Beyond iOS Scrivener 1.2.1 #amwriting

Back in December, I wrote that I hardly use iOS Scrivener any more, and that remains true.

I’ve had a lot of time on my hands, lately, what with my coworking venue going out of business, and all the coffeehouses being closed (at least for purposes of sitting and writing for long periods.) The time I spent commuting had to go somewhere, and when I wasn’t too depressed to do anything except play video games, I found myself niggling at The iOS Scrivener Problem. (Yes, I know, I could have been productively writing. Still…)

Abandoning Scrivener totally is out of the question for me. I use the Scrivenings view constantly on my Mac, as well as stacked corkboards, the Outliner view, keywords, custom metadata… ad infinitum. (About the only features of Scrivener I don’t use are document notes, scriptwriting, and research. Oh, and the various LaTeX workflows.) I also use Aeon Timeline, and while theoretically I could use AT with Ulysses, I’ve got Scrivener all set up with it.

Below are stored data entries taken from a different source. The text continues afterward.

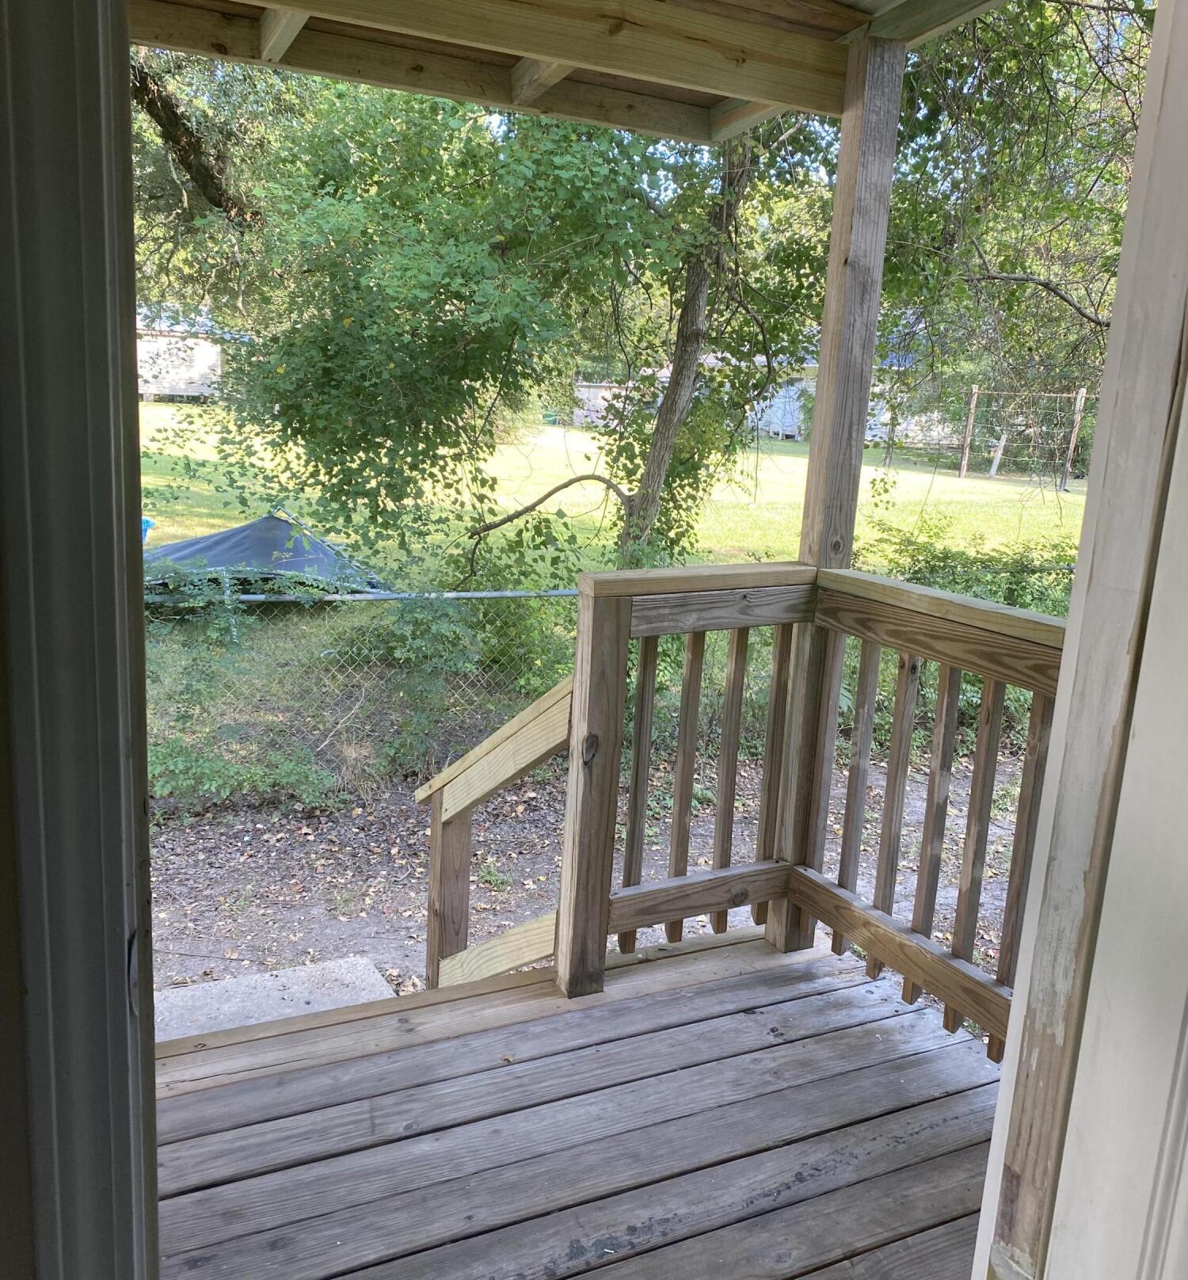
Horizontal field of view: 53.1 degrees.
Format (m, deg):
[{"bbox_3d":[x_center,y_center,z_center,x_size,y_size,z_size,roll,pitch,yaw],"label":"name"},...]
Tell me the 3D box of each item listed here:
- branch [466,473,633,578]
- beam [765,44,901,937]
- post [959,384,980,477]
[{"bbox_3d":[-0.258,-0.654,6.800,0.930,0.550,0.400,3,12,-2],"label":"branch"},{"bbox_3d":[0.558,-0.262,2.830,0.088,2.130,0.088,-3,13,-27],"label":"beam"},{"bbox_3d":[8.208,-4.570,26.000,0.110,2.050,0.110,7,12,16],"label":"post"}]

Ulysses… hmm. What about using Ulysses as an iOS editor for Scrivener projects? I can’t access many of my Mac Scrivener features in iOS Scrivener anyway. I already know and pay for Ulysses (I write this blog on it.) Ulysses has as slick an iOS-style interface as any app going. Any metadata I need to refer to (synopses, keywords, etc.) is available on iOS via Aeon Timeline. My research is already available on iOS via Evernote. I can even edit metadata in AT if I need to and sync it up to my Scrivener project on my Mac.

I’m no stranger to using non-Scrivener editors on iOS. In the Bad Old Days before iOS Scrivener, I used both the Index Card app and the Editorial app to edit my Scrivener projects, using Scrivener’s External Folder Sync feature. It was harder to describe than it was to do.

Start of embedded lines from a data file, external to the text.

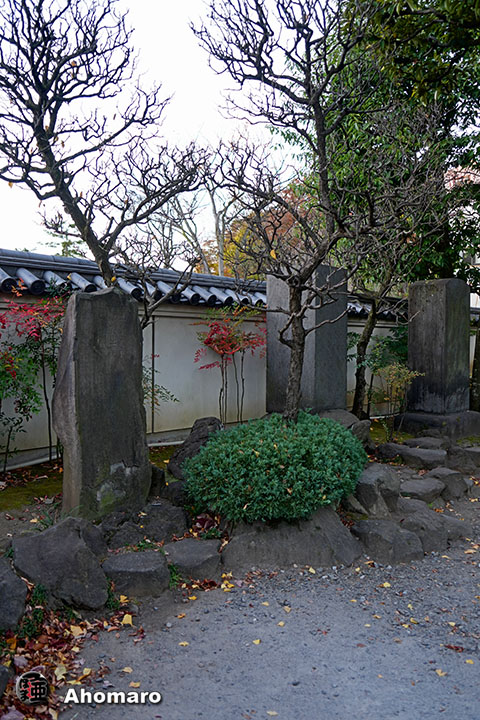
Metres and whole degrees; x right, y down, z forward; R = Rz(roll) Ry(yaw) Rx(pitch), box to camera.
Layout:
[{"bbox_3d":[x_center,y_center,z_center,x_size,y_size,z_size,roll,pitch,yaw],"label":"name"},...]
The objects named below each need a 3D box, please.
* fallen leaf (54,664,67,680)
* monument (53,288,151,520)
[{"bbox_3d":[-0.811,1.411,2.800,0.055,0.028,0.085,0,1,-9],"label":"fallen leaf"},{"bbox_3d":[-1.012,0.292,4.586,0.320,1.608,0.640,1,1,41],"label":"monument"}]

It’s taken me some experimentation. Scrivener 3 is more complex than Scrivener 2 so there are more pitfalls on the Scrivener side. Also, Ulysses is more complex than either of my old two iOS apps, though that turns out to be all to the good.

Nonetheless, I’ll be posting my new Mac Scrivener 3 <=> iOS Ulysses editing workflow in a series of several blog posts:

  1. Translating Between Scrivener 3 and Ulysses: Ulysses speaks Markdown. Scrivener speaks Rich Text. Rich text has a lot more formatting flexibility than Markdown. This means modifying some things in your Scrivener project, and avoiding certain Scrivener features. I’ll cover what you’ll need to do to your Scrivener manuscript to prepare it to work smoothly with Ulysses’s Markdown. WARNING: You may not be willing to live with these limitations. In that case, this isn’t the workflow you’re looking for.
  2. Setting Up Sync: I’ll reveal the nitty gritty of using either iCloud or Dropbox (dealer’s choice) to sync between Mac Scrivener 3 and iOS Ulysses. I’ll provide detailed sync settings for each app.
  3. Avoiding The Editing “Gotchas”: I’ll tell you how to sidestep the “OMG no!!!” moments, or at least face them with confidence.
  4. Compiling Your Project: I’ll describe the modifications you’ll need to make to your Scrivener compile formats to output your Ulysses-savvy manuscript.
  5. But What If I Don’t Want To Use Aeon Timeline?: I’ll go over some strategies for getting at least some of your metadata into Ulysses. Note that these methods are minimally, if at all, automated. If you update the metadata in Ulysses, you, and you alone, will be responsible for updating said metadata in your Scrivener project by hand. Be told.